Bitireceğim, özür dilerim yani süreye bakıyorsunuz ama önemli şeyler.
Şimdi, mevcut olan yönetmelikte baz istasyonlarıyla ilgili yerleşim alanlarının bulunduğu yerlerden uzak yerlerde... Bu ne oldu? Bu sefer bu işi yapanlar, maliyet kendilerine yüksek geliyordu, bu maliyetleri düşürmek için böyle bir kanun getiriyorsunuz. Allah rızası için ya, yaşam hakkının üzerinde hiçbir hak yok. Hukuk Genel Kurulu kararları var, diyor ki: "Kardeşim, iletişim özgürlüğü mü, yaşam hakkı mı?" Yaşam hakkının üzerinde hiçbir hak olmadığı için "Benim için önemli olan öncelikle yaşam hakkı." diyor. Siz bırakın bu 5 metreyi, 10 metreyi, sizin itirafınız 10 metre, yanında kule ver, ikiz kuleler vesaire, her tarafta kule var yani her şehirde bu var. Yani onun için benim sizden istirhamım, mevcut olan yönetmeliğe göre deyin ki: "Yerleşim alanlarının dışında" deyin, orada ibare olur ama diyorsunuz ki: "Efendim, keşif yapılacak vesaire." Ben size şunu söyleyeyim: Baz istasyonlarıyla ilgili avukat olarak, Mahmut Tanal olarak çok dava açtım, kazandım. Bir keşfe gidildiği zaman ne yapılıyor, biliyor musunuz?

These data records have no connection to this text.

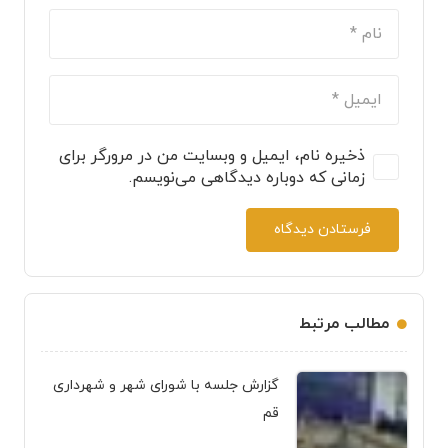
ذخیره نام، ایمیل و وبسایت من در مرورگر برای
زمانی که دوباره دیدگاهی می‌نویسم.
فرستادن دیدگاه
مطالب مرتبط
گزارش جلسه با شورای شهر و شهرداری
قم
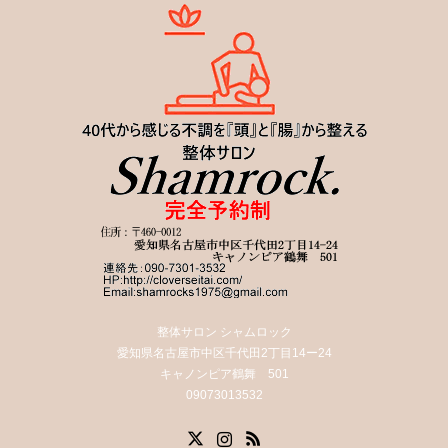
整体サロン シャムロック
愛知県名古屋市中区千代田2丁目14ー24
キャノンピア鶴舞 501
09073013532
X
Instagram
RSS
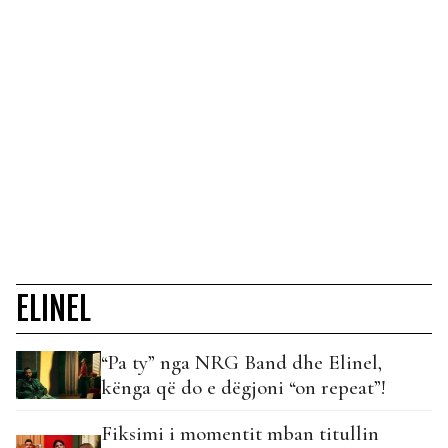
ELINEL
“Pa ty” nga NRG Band dhe Elinel,
kënga që do e dëgjoni “on repeat”!
Fiksimi i momentit mban titullin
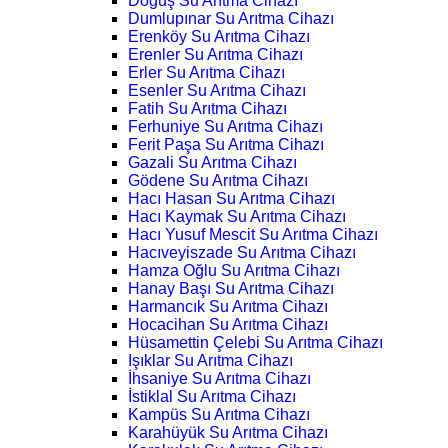
Doğuş Su Arıtma Cihazı
Dumlupınar Su Arıtma Cihazı
Erenköy Su Arıtma Cihazı
Erenler Su Arıtma Cihazı
Erler Su Arıtma Cihazı
Esenler Su Arıtma Cihazı
Fatih Su Arıtma Cihazı
Ferhuniye Su Arıtma Cihazı
Ferit Paşa Su Arıtma Cihazı
Gazali Su Arıtma Cihazı
Gödene Su Arıtma Cihazı
Hacı Hasan Su Arıtma Cihazı
Hacı Kaymak Su Arıtma Cihazı
Hacı Yusuf Mescit Su Arıtma Cihazı
Hacıveyiszade Su Arıtma Cihazı
Hamza Oğlu Su Arıtma Cihazı
Hanay Başı Su Arıtma Cihazı
Harmancık Su Arıtma Cihazı
Hocacihan Su Arıtma Cihazı
Hüsamettin Çelebi Su Arıtma Cihazı
Işıklar Su Arıtma Cihazı
İhsaniye Su Arıtma Cihazı
İstiklal Su Arıtma Cihazı
Kampüs Su Arıtma Cihazı
Karahüyük Su Arıtma Cihazı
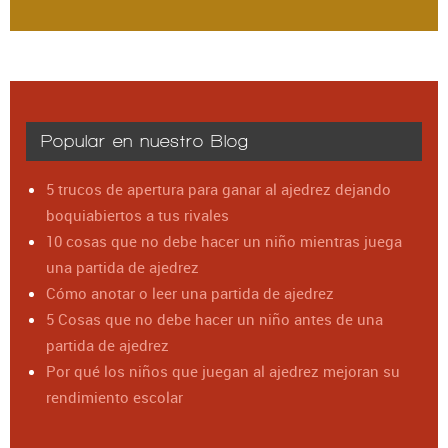
Popular en nuestro Blog
5 trucos de apertura para ganar al ajedrez dejando
boquiabiertos a tus rivales
10 cosas que no debe hacer un niño mientras juega
una partida de ajedrez
Cómo anotar o leer una partida de ajedrez
5 Cosas que no debe hacer un niño antes de una
partida de ajedrez
Por qué los niños que juegan al ajedrez mejoran su
rendimiento escolar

(Mikrofon otomatik cihaz tarafından kapatıldı)
MAHMUT TANAL (İstanbul) - Bitireceğim Başkanım.
Keşfe gidildiği zaman o saati o ilgili baz istasyonu biliyor, o şeyi az veriyor, dalga sistemini az veriyor, daha güçsüz veriyor, gittikten sonra bastırıyor, gücü veriyor, her yere yayılıyor bu.
Arkadaşlar, insanımızın sağlığıyla oynamayalım ya. Bir de ondan sonra onu hastaneye götürüyoruz, tedavi masrafları, hastane masrafları, bunun altından kalkamıyor vatandaş. Bu önemli bir husus. Sizden istirham ediyorum, üniversitelerde çevre hukuk kürsüsünde çok değerli öğretim üyesi hocalarımız var, Çevre Bakanlığının da içerisinde de çok önemli, değerli bürokratlar var. Yani bu konuyu nazara alarak bunun bu şekilde düzeltilmesinde yarar var.
Gelelim son cümlelerime. Bitiriyorum, sabrınız için de ben teşekkür ediyorum.
Şimdi, bu mevcut olan 13'üncü maddenin son fıkrasında yıkımlar, cezalar vesaire hepsi affediliyor. Bu, aslında kanun dışı hareket edenleri cesaretlendiren bir maddedir. Kim kanuna uymamışsa biz cesaretlendiriyoruz, affı getiriyoruz, cezayı geri alıyoruz. Bu, Anayasa'daki eşitlik ilkesini, suçta ve cezadaki eşitlik ilkesini, kanunilik ilkesini ihlal ediyor. Parlamento, yasama organı birilerinin imtiyaz alanı olmamalıdır Değerli Başkanım. Eşitsizliği yapmamalı burası. Yani biz burada bu şekilde affı getirmekle, idari para cezalarını, yaptırımlarını, ruhsat iptallerini geri almakla burada birilerine imtiyaz alanı yaratıyoruz. İşte hani diyoruz ya Gazi Meclis, Gazi Meclis, Gazi Meclis eşitsizlik yapmaz, Gazi Meclis kayırmacılık yapmaz. Sizden istirham ediyorum, ben, bu şekilde, bir uyarı anlamında, bir milletvekili sorumluluğunda bunu size söylüyorum, arzum ve dileğimi nazara alırsanız teşekkür ediyorum, saygılar sunuyorum.